== INPUT DATA
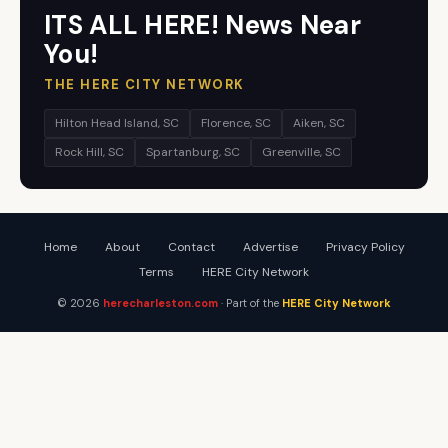
ITS ALL HERE! News Near
You!
THE HERE CITY NETWORK
Hilton Head Island, SC
Florence, SC
Aiken, SC
Rock Hill, SC
Spartanburg, SC
Greenville, SC
Home
About
Contact
Advertise
Privacy Policy
Terms
HERE City Network
© 2026
herecharleston.com
· Part of the
HERE City Network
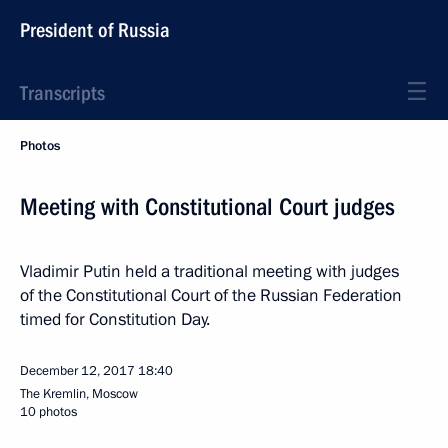
President of Russia
Transcripts
Photos
Meeting with Constitutional Court judges
Vladimir Putin held a traditional meeting with judges
of the Constitutional Court of the Russian Federation
timed for Constitution Day.
December 12, 2017
18:40
The Kremlin, Moscow
10 photos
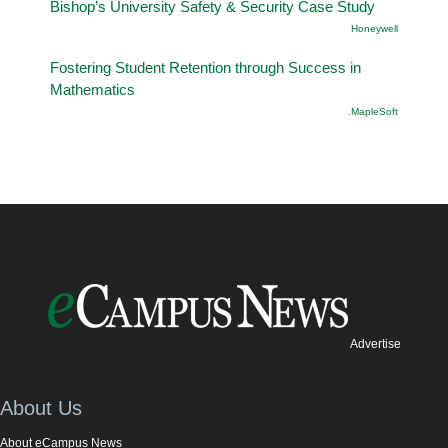
Bishop’s University Safety & Security Case Study
Honeywell
Fostering Student Retention through Success in
Mathematics
.MapleSoft
Advertise
About Us
About eCampus News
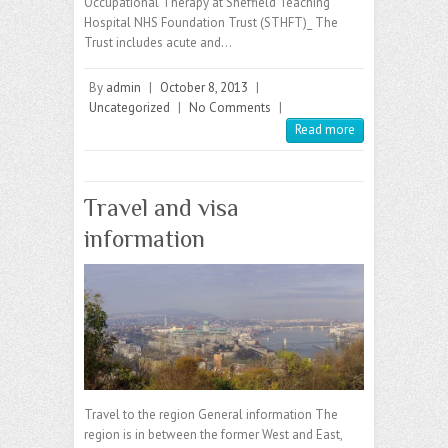
Occupational Therapy at Sheffield Teaching
Hospital NHS Foundation Trust (STHFT)_ The
Trust includes acute and…
By
admin
|
October 8, 2013
|
Uncategorized
|
No Comments
|
Read more
Travel and visa
information
Travel to the region General information The
region is in between the former West and East,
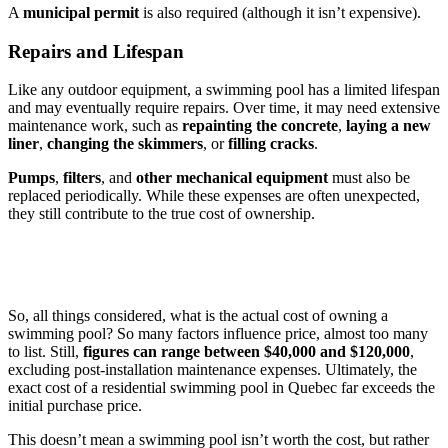
A
municipal permit
is also required (although it isn’t expensive).
Repairs and Lifespan
Like any outdoor equipment, a swimming pool has a limited lifespan
and may eventually require repairs. Over time, it may need extensive
maintenance work, such as
repainting the concrete
,
laying a new
liner
,
changing the skimmers
, or
filling cracks
.
Pumps
,
filters
, and
other mechanical equipment
must also be
replaced periodically. While these expenses are often unexpected,
they still contribute to the true cost of ownership.
So, all things considered, what is the actual cost of owning a
swimming pool? So many factors influence price, almost too many
to list. Still,
figures can range between $40,000 and $120,000
,
excluding post-installation maintenance expenses. Ultimately, the
exact cost of a residential swimming pool in Quebec far exceeds the
initial purchase price.
This doesn’t mean a swimming pool isn’t worth the cost, but rather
====
WHAT THE EXERCISE ASKS –
Please reproduce the lines from the line with "President of Russia" to the line with "About eCampus News", including both of those lines, and leave the pictures out of your answer.

TASK OUTPUT –
President of Russia
Transcripts
Photos
Meeting with Constitutional Court judges
Vladimir Putin held a traditional meeting with judges
of the Constitutional Court of the Russian Federation
timed for Constitution Day.
December 12, 2017
18:40
The Kremlin, Moscow
10 photos
Bishop’s University Safety & Security Case Study
Honeywell
Fostering Student Retention through Success in
Mathematics
.MapleSoft
Advertise
About Us
About eCampus News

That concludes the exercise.